A Howard County media release (2016-12-20) reported that Howard County Executive Allan Kittleman plans on introducing county legislation that would provide a $100 rebate to homeowners who pump out their septic systems. From the media release:
The incentive is another strategy to improve stormwater quality and will provide some relief to taxpayers who pay the County’s stormwater fee.
To qualify for the credit under the County’s new Septic Savers program, homeowners would be required to submit an invoice showing the completed work and use a hauler that maintains a current septic scavenger permit. Residents would be able to apply for the incentive every three to five years as pumping is needed.
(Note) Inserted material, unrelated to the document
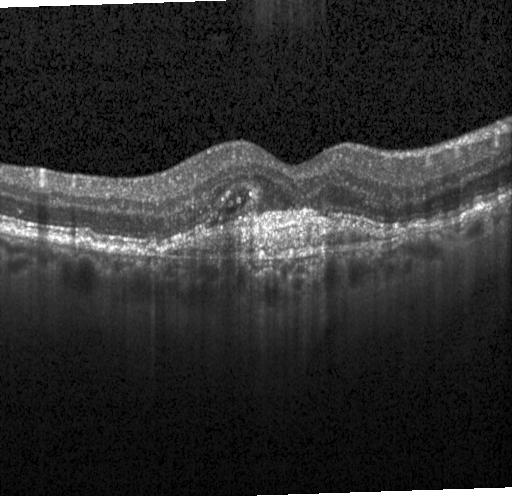 Centered on the fovea; Heidelberg Spectralis; retinal OCT cross-section.
Diagnosis: choroidal neovascularization.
“Performing regular maintenance on septic systems is vital to the environment,” said Kittleman. “Giving residents an incentive to get the work done is not only a win for them, but also furthers our mission to be good stewards of our County.”
The Maryland Department of the Environment (MDE) recognizes septic tank pumping as an alternative approach to meeting the state’s mandate to treat 20 percent of its impervious surfaces by 2019. The County’s Office of Community Sustainability has determined septic tank pumping is a cost-effective approach to meeting that mandate.
Kittleman said if all septic users in the County took part in the Septic Savers program, the County could obtain about 570 acres of impervious treatment credit, or about 30 percent of its 2019 permit treatment goal.
The $100 credit represents about 40 percent of the average cost to pump a septic system in Howard County. A maximum of 1,000 homeowners may participate in the program during the first year.
In addition to the credit, the Septic Savers program will offer educational programs through a partnership with the University of Maryland’s Septic Clinic Program. The Howard County Health Department will either provide homeowners with a FAQ sheet of septic regulations or will have a staff person attend septic clinics.